[Problem statement]: Render every line of the records below as a numbered list, omitting any blank lines.
## Begin Extracted information
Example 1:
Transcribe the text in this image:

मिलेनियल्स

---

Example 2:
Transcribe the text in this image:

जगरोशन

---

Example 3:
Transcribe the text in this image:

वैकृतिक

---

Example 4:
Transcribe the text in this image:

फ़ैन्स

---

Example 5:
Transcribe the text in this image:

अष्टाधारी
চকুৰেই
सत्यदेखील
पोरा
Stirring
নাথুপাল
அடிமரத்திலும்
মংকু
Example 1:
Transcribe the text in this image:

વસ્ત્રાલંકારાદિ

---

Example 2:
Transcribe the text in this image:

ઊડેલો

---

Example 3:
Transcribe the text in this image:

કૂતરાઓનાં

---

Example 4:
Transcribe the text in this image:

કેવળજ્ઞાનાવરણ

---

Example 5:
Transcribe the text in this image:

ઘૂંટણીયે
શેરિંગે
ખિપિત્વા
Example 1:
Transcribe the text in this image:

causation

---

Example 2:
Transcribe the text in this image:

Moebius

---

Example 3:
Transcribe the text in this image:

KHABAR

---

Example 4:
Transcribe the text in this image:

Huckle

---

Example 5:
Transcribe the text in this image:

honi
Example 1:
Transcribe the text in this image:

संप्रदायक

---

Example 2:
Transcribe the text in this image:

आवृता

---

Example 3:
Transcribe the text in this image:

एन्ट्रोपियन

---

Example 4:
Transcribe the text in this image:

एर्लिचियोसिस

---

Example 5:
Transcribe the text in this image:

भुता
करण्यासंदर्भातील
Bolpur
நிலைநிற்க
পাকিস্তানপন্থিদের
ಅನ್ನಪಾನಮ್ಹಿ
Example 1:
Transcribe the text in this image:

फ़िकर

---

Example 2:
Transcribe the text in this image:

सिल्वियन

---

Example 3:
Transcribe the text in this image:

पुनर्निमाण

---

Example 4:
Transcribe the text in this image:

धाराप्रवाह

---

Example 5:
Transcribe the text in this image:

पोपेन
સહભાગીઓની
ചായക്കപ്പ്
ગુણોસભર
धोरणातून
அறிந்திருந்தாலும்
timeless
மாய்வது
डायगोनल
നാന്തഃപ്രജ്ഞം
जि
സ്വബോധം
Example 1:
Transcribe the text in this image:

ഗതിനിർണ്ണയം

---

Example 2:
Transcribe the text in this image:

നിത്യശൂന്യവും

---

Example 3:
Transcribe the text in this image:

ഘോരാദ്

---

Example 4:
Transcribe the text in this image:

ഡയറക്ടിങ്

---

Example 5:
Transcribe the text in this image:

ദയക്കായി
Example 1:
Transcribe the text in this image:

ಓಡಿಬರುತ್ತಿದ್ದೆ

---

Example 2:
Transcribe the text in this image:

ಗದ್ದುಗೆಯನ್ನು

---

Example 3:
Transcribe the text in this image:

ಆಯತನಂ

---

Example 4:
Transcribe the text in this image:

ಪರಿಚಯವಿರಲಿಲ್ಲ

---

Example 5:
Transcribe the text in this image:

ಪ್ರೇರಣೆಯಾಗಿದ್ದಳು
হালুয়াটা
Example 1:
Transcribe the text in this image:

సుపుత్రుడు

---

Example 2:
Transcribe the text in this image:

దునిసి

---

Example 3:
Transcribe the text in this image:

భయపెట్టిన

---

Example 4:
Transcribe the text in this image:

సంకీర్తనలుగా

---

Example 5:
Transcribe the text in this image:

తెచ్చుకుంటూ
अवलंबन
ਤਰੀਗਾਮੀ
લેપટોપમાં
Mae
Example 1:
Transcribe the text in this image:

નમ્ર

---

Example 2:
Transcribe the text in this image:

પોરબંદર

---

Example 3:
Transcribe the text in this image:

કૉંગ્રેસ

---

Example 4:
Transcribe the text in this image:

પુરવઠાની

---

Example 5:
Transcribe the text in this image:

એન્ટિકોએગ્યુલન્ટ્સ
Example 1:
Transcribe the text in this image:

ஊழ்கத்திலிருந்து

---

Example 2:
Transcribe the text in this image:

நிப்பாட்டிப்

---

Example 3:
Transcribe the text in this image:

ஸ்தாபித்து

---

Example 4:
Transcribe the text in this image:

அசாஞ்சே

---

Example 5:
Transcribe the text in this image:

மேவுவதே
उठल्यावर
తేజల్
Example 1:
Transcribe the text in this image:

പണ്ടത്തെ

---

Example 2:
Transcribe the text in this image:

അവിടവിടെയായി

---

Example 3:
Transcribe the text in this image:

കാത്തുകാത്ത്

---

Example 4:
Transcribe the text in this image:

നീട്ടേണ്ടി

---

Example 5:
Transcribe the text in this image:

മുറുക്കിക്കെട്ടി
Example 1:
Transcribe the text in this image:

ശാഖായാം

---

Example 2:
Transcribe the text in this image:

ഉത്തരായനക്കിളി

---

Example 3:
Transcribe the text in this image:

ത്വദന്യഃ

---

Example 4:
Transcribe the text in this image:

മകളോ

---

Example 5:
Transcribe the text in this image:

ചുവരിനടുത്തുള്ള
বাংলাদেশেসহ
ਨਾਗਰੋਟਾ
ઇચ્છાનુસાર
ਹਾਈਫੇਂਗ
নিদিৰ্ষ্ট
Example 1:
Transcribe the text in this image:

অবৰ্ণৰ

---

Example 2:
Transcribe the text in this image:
## End Extracted information
[Solution to the exercise]:
1. Example 1:
2. Transcribe the text in this image:
3. मिलेनियल्स
4. ---
5. Example 2:
6. Transcribe the text in this image:
7. जगरोशन
8. ---
9. Example 3:
10. Transcribe the text in this image:
11. वैकृतिक
12. ---
13. Example 4:
14. Transcribe the text in this image:
15. फ़ैन्स
16. ---
17. Example 5:
18. Transcribe the text in this image:
19. अष्टाधारी
20. চকুৰেই
21. सत्यदेखील
22. पोरा
23. Stirring
24. নাথুপাল
25. அடிமரத்திலும்
26. মংকু
27. Example 1:
28. Transcribe the text in this image:
29. વસ્ત્રાલંકારાદિ
30. ---
31. Example 2:
32. Transcribe the text in this image:
33. ઊડેલો
34. ---
35. Example 3:
36. Transcribe the text in this image:
37. કૂતરાઓનાં
38. ---
39. Example 4:
40. Transcribe the text in this image:
41. કેવળજ્ઞાનાવરણ
42. ---
43. Example 5:
44. Transcribe the text in this image:
45. ઘૂંટણીયે
46. શેરિંગે
47. ખિપિત્વા
48. Example 1:
49. Transcribe the text in this image:
50. causation
51. ---
52. Example 2:
53. Transcribe the text in this image:
54. Moebius
55. ---
56. Example 3:
57. Transcribe the text in this image:
58. KHABAR
59. ---
60. Example 4:
61. Transcribe the text in this image:
62. Huckle
63. ---
64. Example 5:
65. Transcribe the text in this image:
66. honi
67. Example 1:
68. Transcribe the text in this image:
69. संप्रदायक
70. ---
71. Example 2:
72. Transcribe the text in this image:
73. आवृता
74. ---
75. Example 3:
76. Transcribe the text in this image:
77. एन्ट्रोपियन
78. ---
79. Example 4:
80. Transcribe the text in this image:
81. एर्लिचियोसिस
82. ---
83. Example 5:
84. Transcribe the text in this image:
85. भुता
86. करण्यासंदर्भातील
87. Bolpur
88. நிலைநிற்க
89. পাকিস্তানপন্থিদের
90. ಅನ್ನಪಾನಮ್ಹಿ
91. Example 1:
92. Transcribe the text in this image:
93. फ़िकर
94. ---
95. Example 2:
96. Transcribe the text in this image:
97. सिल्वियन
98. ---
99. Example 3:
100. Transcribe the text in this image:
101. पुनर्निमाण
102. ---
103. Example 4:
104. Transcribe the text in this image:
105. धाराप्रवाह
106. ---
107. Example 5:
108. Transcribe the text in this image:
109. पोपेन
110. સહભાગીઓની
111. ചായക്കപ്പ്
112. ગુણોસભર
113. धोरणातून
114. அறிந்திருந்தாலும்
115. timeless
116. மாய்வது
117. डायगोनल
118. നാന്തഃപ്രജ്ഞം
119. जि
120. സ്വബോധം
121. Example 1:
122. Transcribe the text in this image:
123. ഗതിനിർണ്ണയം
124. ---
125. Example 2:
126. Transcribe the text in this image:
127. നിത്യശൂന്യവും
128. ---
129. Example 3:
130. Transcribe the text in this image:
131. ഘോരാദ്
132. ---
133. Example 4:
134. Transcribe the text in this image:
135. ഡയറക്ടിങ്
136. ---
137. Example 5:
138. Transcribe the text in this image:
139. ദയക്കായി
140. Example 1:
141. Transcribe the text in this image:
142. ಓಡಿಬರುತ್ತಿದ್ದೆ
143. ---
144. Example 2:
145. Transcribe the text in this image:
146. ಗದ್ದುಗೆಯನ್ನು
147. ---
148. Example 3:
149. Transcribe the text in this image:
150. ಆಯತನಂ
151. ---
152. Example 4:
153. Transcribe the text in this image:
154. ಪರಿಚಯವಿರಲಿಲ್ಲ
155. ---
156. Example 5:
157. Transcribe the text in this image:
158. ಪ್ರೇರಣೆಯಾಗಿದ್ದಳು
159. হালুয়াটা
160. Example 1:
161. Transcribe the text in this image:
162. సుపుత్రుడు
163. ---
164. Example 2:
165. Transcribe the text in this image:
166. దునిసి
167. ---
168. Example 3:
169. Transcribe the text in this image:
170. భయపెట్టిన
171. ---
172. Example 4:
173. Transcribe the text in this image:
174. సంకీర్తనలుగా
175. ---
176. Example 5:
177. Transcribe the text in this image:
178. తెచ్చుకుంటూ
179. अवलंबन
180. ਤਰੀਗਾਮੀ
181. લેપટોપમાં
182. Mae
183. Example 1:
184. Transcribe the text in this image:
185. નમ્ર
186. ---
187. Example 2:
188. Transcribe the text in this image:
189. પોરબંદર
190. ---
191. Example 3:
192. Transcribe the text in this image:
193. કૉંગ્રેસ
194. ---
195. Example 4:
196. Transcribe the text in this image:
197. પુરવઠાની
198. ---
199. Example 5:
200. Transcribe the text in this image:
201. એન્ટિકોએગ્યુલન્ટ્સ
202. Example 1:
203. Transcribe the text in this image:
204. ஊழ்கத்திலிருந்து
205. ---
206. Example 2:
207. Transcribe the text in this image:
208. நிப்பாட்டிப்
209. ---
210. Example 3:
211. Transcribe the text in this image:
212. ஸ்தாபித்து
213. ---
214. Example 4:
215. Transcribe the text in this image:
216. அசாஞ்சே
217. ---
218. Example 5:
219. Transcribe the text in this image:
220. மேவுவதே
221. उठल्यावर
222. తేజల్
223. Example 1:
224. Transcribe the text in this image:
225. പണ്ടത്തെ
226. ---
227. Example 2:
228. Transcribe the text in this image:
229. അവിടവിടെയായി
230. ---
231. Example 3:
232. Transcribe the text in this image:
233. കാത്തുകാത്ത്
234. ---
235. Example 4:
236. Transcribe the text in this image:
237. നീട്ടേണ്ടി
238. ---
239. Example 5:
240. Transcribe the text in this image:
241. മുറുക്കിക്കെട്ടി
242. Example 1:
243. Transcribe the text in this image:
244. ശാഖായാം
245. ---
246. Example 2:
247. Transcribe the text in this image:
248. ഉത്തരായനക്കിളി
249. ---
250. Example 3:
251. Transcribe the text in this image:
252. ത്വദന്യഃ
253. ---
254. Example 4:
255. Transcribe the text in this image:
256. മകളോ
257. ---
258. Example 5:
259. Transcribe the text in this image:
260. ചുവരിനടുത്തുള്ള
261. বাংলাদেশেসহ
262. ਨਾਗਰੋਟਾ
263. ઇચ્છાનુસાર
264. ਹਾਈਫੇਂਗ
265. নিদিৰ্ষ্ট
266. Example 1:
267. Transcribe the text in this image:
268. অবৰ্ণৰ
269. ---
270. Example 2:
271. Transcribe the text in this image:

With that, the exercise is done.